Verzoekster legt aan het verzoek – dat tijdig is ingediend – ten grondslag dat het ontbreken van een motivering bij de beslissing tot afwijzing van het uitstelverzoek, bezien in het licht van de overige onder 2.2 vermelde feiten en omstandigheden, een grond is voor wraking. De wrakingskamer overweegt dat uitgangspunt is dat het gesloten stelsel van rechtsmiddelen zich ertegen verzet dat de motivering van een beslissing als deze grond kan vormen voor wraking, ook indien het gaat om een door de wrakingskamer onjuist, onbegrijpelijk, gebrekkig of te summier geachte motivering of om het ontbreken van een motivering. Dit is uitsluitend anders indien de motivering van de beslissing in het licht van alle omstandigheden van het geval en naar objectieve maatstaven gemeten – bijvoorbeeld door de in de motivering gebezigde bewoordingen – niet anders kan worden verstaan dan als blijk van vooringenomenheid van de rechter die haar heeft gegeven. Daargelaten of het verzoek om uitstel ongemotiveerd is afgewezen en de griffier onbereikbaar is geweest zoals verzoekster stelt, kunnen de door verzoekster aangevoerde feiten en omstandigheden naar het oordeel van de wrakingskamer niet tot de conclusie leiden dat daarvan sprake is.

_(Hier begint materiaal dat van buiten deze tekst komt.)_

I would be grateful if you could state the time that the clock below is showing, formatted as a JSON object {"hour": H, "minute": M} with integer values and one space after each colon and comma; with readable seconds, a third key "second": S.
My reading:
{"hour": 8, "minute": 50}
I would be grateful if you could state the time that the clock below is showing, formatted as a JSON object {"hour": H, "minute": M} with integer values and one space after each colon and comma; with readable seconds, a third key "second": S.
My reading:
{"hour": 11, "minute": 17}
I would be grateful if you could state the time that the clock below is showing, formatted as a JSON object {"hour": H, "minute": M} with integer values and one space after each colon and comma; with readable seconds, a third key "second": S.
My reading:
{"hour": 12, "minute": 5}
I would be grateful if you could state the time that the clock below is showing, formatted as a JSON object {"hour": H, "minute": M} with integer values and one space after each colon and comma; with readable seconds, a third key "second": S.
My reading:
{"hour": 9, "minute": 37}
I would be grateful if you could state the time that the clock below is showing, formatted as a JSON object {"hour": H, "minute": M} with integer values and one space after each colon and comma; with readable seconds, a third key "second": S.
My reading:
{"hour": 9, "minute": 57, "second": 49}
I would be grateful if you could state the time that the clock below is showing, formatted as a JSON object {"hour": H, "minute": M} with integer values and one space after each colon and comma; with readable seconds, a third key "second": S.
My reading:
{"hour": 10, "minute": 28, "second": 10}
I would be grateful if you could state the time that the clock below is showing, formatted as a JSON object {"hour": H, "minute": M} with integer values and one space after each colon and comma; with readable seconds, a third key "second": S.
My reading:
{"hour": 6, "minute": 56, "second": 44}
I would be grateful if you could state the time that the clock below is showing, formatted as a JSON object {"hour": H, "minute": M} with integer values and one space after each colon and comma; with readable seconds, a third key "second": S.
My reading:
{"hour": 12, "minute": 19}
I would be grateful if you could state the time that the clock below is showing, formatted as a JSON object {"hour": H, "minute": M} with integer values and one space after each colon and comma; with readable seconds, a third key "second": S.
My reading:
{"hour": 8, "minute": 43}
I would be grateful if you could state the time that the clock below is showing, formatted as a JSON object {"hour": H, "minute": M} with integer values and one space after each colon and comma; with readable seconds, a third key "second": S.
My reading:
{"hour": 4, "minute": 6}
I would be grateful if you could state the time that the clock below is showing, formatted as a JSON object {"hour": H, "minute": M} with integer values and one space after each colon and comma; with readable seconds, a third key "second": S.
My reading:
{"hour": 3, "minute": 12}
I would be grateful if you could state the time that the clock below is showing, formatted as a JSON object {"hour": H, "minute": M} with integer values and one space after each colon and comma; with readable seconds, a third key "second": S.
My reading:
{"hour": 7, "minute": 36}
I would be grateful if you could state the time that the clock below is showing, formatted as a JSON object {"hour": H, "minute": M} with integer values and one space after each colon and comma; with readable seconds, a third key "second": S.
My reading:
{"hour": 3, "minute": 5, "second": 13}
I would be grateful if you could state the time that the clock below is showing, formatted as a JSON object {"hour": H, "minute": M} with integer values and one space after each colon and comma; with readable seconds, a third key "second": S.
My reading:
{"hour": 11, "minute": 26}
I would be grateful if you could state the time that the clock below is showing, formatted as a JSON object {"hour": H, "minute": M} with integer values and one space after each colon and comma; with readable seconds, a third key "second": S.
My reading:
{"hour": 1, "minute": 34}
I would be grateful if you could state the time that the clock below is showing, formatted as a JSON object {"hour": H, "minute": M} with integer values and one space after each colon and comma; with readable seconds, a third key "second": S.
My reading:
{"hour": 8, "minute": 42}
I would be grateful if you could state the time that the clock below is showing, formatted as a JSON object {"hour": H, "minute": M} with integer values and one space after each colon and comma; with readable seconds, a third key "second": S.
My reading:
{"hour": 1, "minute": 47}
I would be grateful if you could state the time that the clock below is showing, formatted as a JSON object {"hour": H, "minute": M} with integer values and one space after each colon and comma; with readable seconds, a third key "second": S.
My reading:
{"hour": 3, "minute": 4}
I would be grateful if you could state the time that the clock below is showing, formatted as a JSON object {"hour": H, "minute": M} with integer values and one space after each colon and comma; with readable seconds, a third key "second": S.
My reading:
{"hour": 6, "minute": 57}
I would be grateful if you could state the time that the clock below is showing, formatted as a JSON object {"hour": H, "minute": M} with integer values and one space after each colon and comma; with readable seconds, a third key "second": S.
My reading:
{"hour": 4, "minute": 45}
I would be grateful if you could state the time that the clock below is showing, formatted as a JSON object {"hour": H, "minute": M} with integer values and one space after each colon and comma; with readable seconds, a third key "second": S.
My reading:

Hieruit volgt dat het wrakingsverzoek niet toewijsbaar is. De wrakingskamer zal daarom beslissen zoals hierna vermeld.

4.De beslissing

De wrakingskamer
4.1.
wijst het verzoek tot wraking af;
4.2.
bepaalt dat het proces in de hoofdzaak wordt voortgezet in de stand waarin het zich bevond ten tijde van het indienen van het wrakingsverzoek;
4.3.
beveelt dat (een afschrift van) deze beslissing met inachtneming van het bepaalde bij artikel 39, derde lid, van het Wetboek van Burgerlijke Rechtsvordering wordt toegezonden aan:
• verzoekster p/a haar gemachtigde;
• de belanghebbende;
• de rechter.
Deze beslissing is gegeven door de mrs. J.A. van Steen, T.F. Hesselink en M.C. Ritsema van Eck-van Drempt in tegenwoordigheid van de griffier mr. T.A.E. Scheers en in openbaar uitgesproken op 23 september 2019.
de griffier de voorzitter
Tegen deze beslissing staat geen rechtsmiddel open.